(Supplied text):
□ □ □ □ □
The plight of Adivasi family

The house of another victim from the Adivasi community, Insan Singh (24), whose body was found near the SBI office in Ichamati, is not far. A paddy field divides both the victims’ places. A large crowd had gathered at Singh’s residence on March 31. It was Singh’s shradh. His body was buried outside the house.
Singh, the eldest in the family, was a BA second-year student in Sohra. He worked at a nearby limestone quarry to help the family of six, including his three siblings, as his father was unwell.

The family of late Insan Singh at their residence at Ichamati Dharom Basti (MM)

“My son would not have gone out for work on that day had the authorities informed us about the meeting,” Phulmoti Singh, the mother of the victim, said.
Anxiety for the future was visible on the face of the victim’s father Bono Singh who is compelled to shoulder more responsibility.

Parents of late Insan Singh (MM)

“My father had an accident many years ago in the limestone quarry, there he had injured his eyes and since then my brother was looking after us,” said Pinky, the younger sister of late Insan Singh.
According to Pinky, her brother wanted her to complete graduation so that she could get a job. “My brother sent me to Shillong to study. Our parents always used to worry about us, we are poor but my brother used to give us hope that I would get a job after the completion of my studies,” said Pinky, who is a Bcom first-year student at Shillong College. She could not write the first-semester examination that started on April 1.
Her younger brother is in Class IX and the younger sister, who appeared for the Matric examinations, is awaiting results.

Nanu Tamang said his head was hit with a mobile by miscreants on March 27 (MM)


Both families feel that the compensation of Rs 5 lakh each announced and granted by the government will not bring back those who are no more. What they need is safety and security in the area.
The government has already released Rs 5 lakh to each victim’s family and they accepted the amount but said that for the whole year, they cannot survive with the amount.

Mixed population

Ichamati under Mawlong Sirdarship has a mixed population of Adivasis, Bengalis, Nepalis, Hajongs, Rajbongshis, Garos and Khasis, besides members of other minor communities.

Ichamati ( picture MM)

Historian JB Bhattacharjee said the nature of any border area is that it has a mixed population which lives and let others live.

During the British period, the village had a few residents but more people settled there after the partition of India and Pakistan and also after the formation of Bangladesh.
According to the 2011 census, 124 families are residing in Ichamati with a population of 627 persons but in the last 10 years, the number has increased. The 2011 data also states that the Schedule Tribe (ST) population is 27.43% and the Schedule Caste (SC) 0.32%.
□ □ □ □ □
(Listed entries):
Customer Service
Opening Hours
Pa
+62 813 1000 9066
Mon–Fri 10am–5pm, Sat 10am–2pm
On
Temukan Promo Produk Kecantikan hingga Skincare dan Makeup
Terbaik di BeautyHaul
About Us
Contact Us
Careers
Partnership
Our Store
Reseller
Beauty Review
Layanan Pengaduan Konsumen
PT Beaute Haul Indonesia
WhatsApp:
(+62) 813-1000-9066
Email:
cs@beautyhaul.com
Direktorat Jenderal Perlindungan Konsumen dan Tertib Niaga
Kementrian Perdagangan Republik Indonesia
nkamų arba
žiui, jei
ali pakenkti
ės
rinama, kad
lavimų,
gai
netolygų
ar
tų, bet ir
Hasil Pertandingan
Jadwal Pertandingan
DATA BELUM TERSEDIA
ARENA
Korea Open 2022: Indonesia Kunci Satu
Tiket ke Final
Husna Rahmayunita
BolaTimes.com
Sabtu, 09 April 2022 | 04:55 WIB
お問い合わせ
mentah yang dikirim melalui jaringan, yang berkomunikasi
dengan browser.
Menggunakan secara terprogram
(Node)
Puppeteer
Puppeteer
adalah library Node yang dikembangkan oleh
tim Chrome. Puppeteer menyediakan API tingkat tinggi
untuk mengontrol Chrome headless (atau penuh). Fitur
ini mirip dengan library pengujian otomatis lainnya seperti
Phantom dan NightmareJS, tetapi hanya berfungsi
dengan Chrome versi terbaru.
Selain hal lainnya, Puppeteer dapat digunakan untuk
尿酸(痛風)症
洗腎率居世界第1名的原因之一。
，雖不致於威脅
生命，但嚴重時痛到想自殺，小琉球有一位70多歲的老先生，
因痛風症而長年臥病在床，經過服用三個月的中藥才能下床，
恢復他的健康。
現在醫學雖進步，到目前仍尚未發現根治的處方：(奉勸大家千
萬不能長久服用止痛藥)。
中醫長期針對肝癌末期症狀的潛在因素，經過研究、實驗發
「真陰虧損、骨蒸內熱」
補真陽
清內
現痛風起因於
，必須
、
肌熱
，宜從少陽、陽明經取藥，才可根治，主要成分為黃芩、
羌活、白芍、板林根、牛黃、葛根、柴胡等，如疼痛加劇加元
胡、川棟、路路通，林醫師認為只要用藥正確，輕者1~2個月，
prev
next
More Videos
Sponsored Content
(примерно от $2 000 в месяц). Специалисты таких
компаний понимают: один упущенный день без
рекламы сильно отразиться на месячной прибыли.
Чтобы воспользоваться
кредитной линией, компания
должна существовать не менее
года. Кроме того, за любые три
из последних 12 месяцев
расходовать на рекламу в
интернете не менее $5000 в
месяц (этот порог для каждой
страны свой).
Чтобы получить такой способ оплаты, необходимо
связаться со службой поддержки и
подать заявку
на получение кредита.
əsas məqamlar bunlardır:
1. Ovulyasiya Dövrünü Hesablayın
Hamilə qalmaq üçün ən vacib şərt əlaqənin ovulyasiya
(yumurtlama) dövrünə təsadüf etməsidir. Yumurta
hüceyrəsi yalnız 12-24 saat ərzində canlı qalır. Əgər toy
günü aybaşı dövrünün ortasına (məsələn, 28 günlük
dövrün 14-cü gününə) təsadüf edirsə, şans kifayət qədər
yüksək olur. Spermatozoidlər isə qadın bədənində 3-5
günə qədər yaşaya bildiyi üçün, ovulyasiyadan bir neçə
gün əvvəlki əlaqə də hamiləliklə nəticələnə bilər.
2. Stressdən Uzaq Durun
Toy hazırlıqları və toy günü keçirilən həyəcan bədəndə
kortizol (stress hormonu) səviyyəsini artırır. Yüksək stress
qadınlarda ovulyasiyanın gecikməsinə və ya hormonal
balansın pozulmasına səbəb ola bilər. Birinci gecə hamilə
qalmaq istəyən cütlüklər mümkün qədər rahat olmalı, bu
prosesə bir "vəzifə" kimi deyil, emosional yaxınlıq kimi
□ □ □ □ □
Reproduce the passage of the Ichamati article starting with "During the British" and going on through "formation of Bangladesh.". The records were taken from a different source than the article.

(Finished exercise):
During the British period, the village had a few residents but more people settled there after the partition of India and Pakistan and also after the formation of Bangladesh.